● EXERCISE:
Your answer must be the exact lines from the one holding "Row 436 of panel" through the final line of the records below, both included, and nothing more.

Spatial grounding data
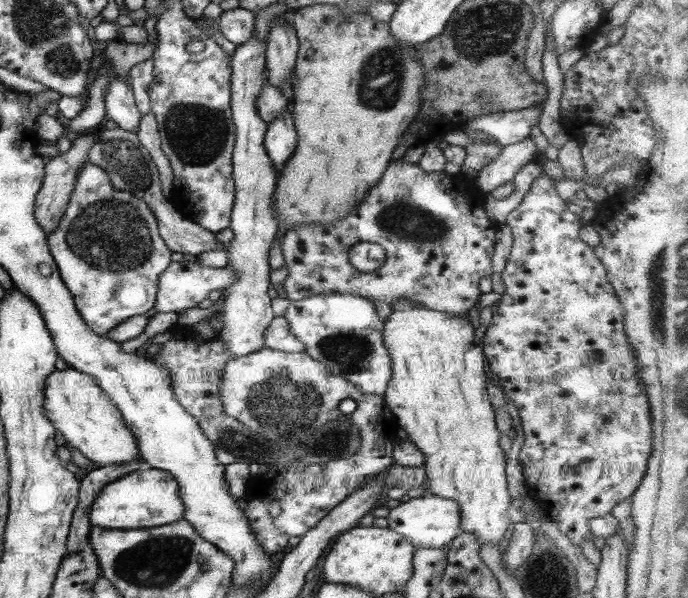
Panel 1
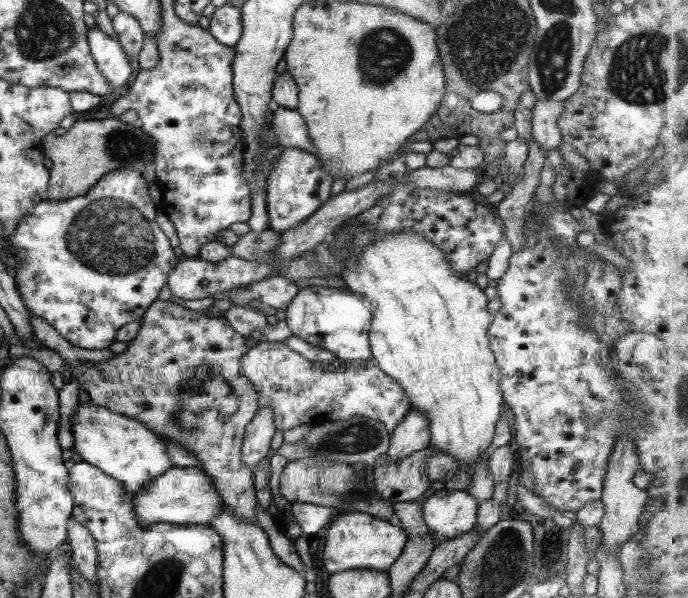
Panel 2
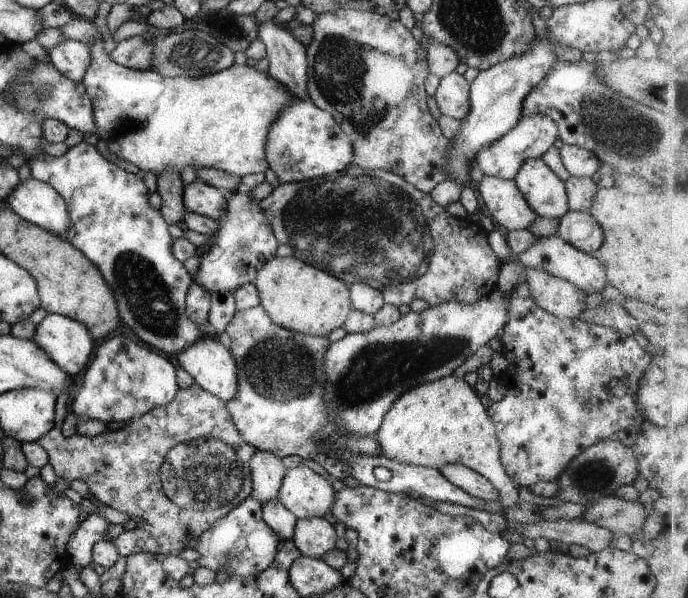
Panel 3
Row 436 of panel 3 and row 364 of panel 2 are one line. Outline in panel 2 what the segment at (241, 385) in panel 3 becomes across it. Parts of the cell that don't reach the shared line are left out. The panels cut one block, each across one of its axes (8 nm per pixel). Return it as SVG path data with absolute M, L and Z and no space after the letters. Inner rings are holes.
M259 341L242 355L241 363L245 377L254 385L258 394L258 410L268 406L272 410L272 422L278 431L288 431L304 424L318 424L322 421L347 420L352 416L364 416L382 422L388 433L400 425L408 412L411 412L405 390L393 378L390 378L374 362L374 358L365 366L352 365L352 362L335 360L334 362L311 361L289 348L283 342Z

● ANSWER BOX:
Row 436 of panel 3 and row 364 of panel 2 are one line. Outline in panel 2 what the segment at (241, 385) in panel 3 becomes across it. Parts of the cell that don't reach the shared line are left out. The panels cut one block, each across one of its axes (8 nm per pixel). Return it as SVG path data with absolute M, L and Z and no space after the letters. Inner rings are holes.
M259 341L242 355L241 363L245 377L254 385L258 394L258 410L268 406L272 410L272 422L278 431L288 431L304 424L318 424L322 421L347 420L352 416L364 416L382 422L388 433L400 425L408 412L411 412L405 390L393 378L390 378L374 362L374 358L365 366L352 365L352 362L335 360L334 362L311 361L289 348L283 342Z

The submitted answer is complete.